The artist accomplishes this premise, by force, and that explains
the satisfactory results of her works, that speak, in theirs contents
-and even in their denominations- of endless yearning of freedom.
And it is curious that this should transcend, precisely, to the
nature of works that, in one sense, are strongly conditioned by
the material factor, or so to speak, by the materials they are made
of. Creative capacity, inventive -one of the forms of the creator's
internal alchemy- she doesn't lack.
César Magrini, "El Cronista Comercial"
August '88
Imagining Cities
The
cities framework has been a favorite topic for artists and architects,
it was the basement for the utopian thought of the first vanguards.

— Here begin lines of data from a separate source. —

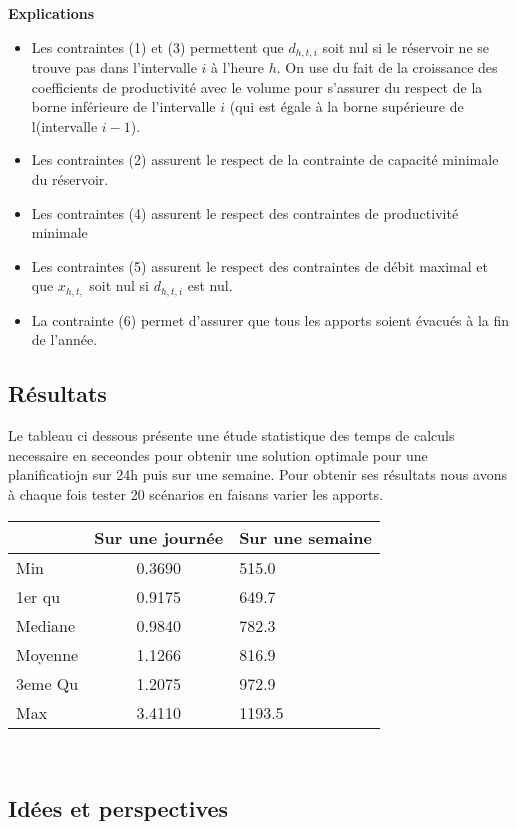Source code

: \documentclass[a4paper]{report}
\begin{document}
\textbf{Explications}
\begin{itemize}
\item Les contraintes (1) et (3) permettent que $d_{h,t,i}$ soit nul si le réservoir ne se trouve pas dans l'intervalle $i$ à l'heure $h$. On use du fait de la croissance des coefficients de productivité
avec le volume pour s'assurer du respect de la borne inférieure de l'intervalle $i$ (qui est égale à la borne supérieure de l(intervalle $i-1$).
\item Les contraintes (2) assurent le respect de la contrainte de capacité minimale du réservoir.
\item Les contraintes (4) assurent le respect des contraintes de productivité minimale
\item Les contraintes (5) assurent le respect des contraintes de débit maximal et que $x_{h,t,}$ soit nul si $d_{h,t,i}$ est nul. 
\item La contrainte (6) permet d'assurer que tous les apports soient évacués à la fin de l'année.

\end{itemize}

\subsection{Résultats}
Le tableau ci dessous présente une étude statistique des temps de calculs necessaire en seceondes pour obtenir une solution optimale pour une planificatiojn sur 24h puis sur une semaine. Pour obtenir ses résultats nous avons à chaque fois tester 20 scénarios en faisans varier les apports.\\
\begin{tabular}{|l|c|l|}
  \hline
  &Sur une journée&Sur une semaine\\
  \hline
  Min &0.3690 &515.0\\
  \hline
  1er qu & 0.9175&649.7  
\\
  \hline
  Mediane & 0.9840&782.3  
\\
  \hline
  Moyenne &1.1266 & 816.9  
\\
  \hline
  3eme Qu &1.2075&972.9\\
  \hline
  Max & 3.4110 &1193.5\\

 
  \hline
\end{tabular}
\\
\subsection{Idées et perspectives}
\end{document}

They built the urban image of a happy future where the sun reflects
each spatial articulation.
Teresa Lascano (1947) shows in the Zamora Gallery, Guido 1831, possible
images of imagining cities. The circular radiant shape of the sun
- just like the constructing artist Torres García - lighten
the space structuring a picturesque framework of the city. The framework
is cutting by straights and diagonals covered by colored material
by way of vitraux which transmit an harmonic image of the space.
Lascano began to work in the informality, movement which had its
representatives in the country in the sixties. She received from
a big master as César López Claro the love for the
material and the "collage". Outstanding are her little
works "La Huella" and "De cal y arena" where
she displays the using of untraditional materials.
Triptychs of canvasses and frames with the application of corrugated
cardboard, are an interesting resolution. As an innovation of her
exhibition, the last work stands out, in which the familiar history
appears as a thematic support. Books, grained papers, scientific
texts, microphotographs, were used to create an original vision
within a general constructive approach.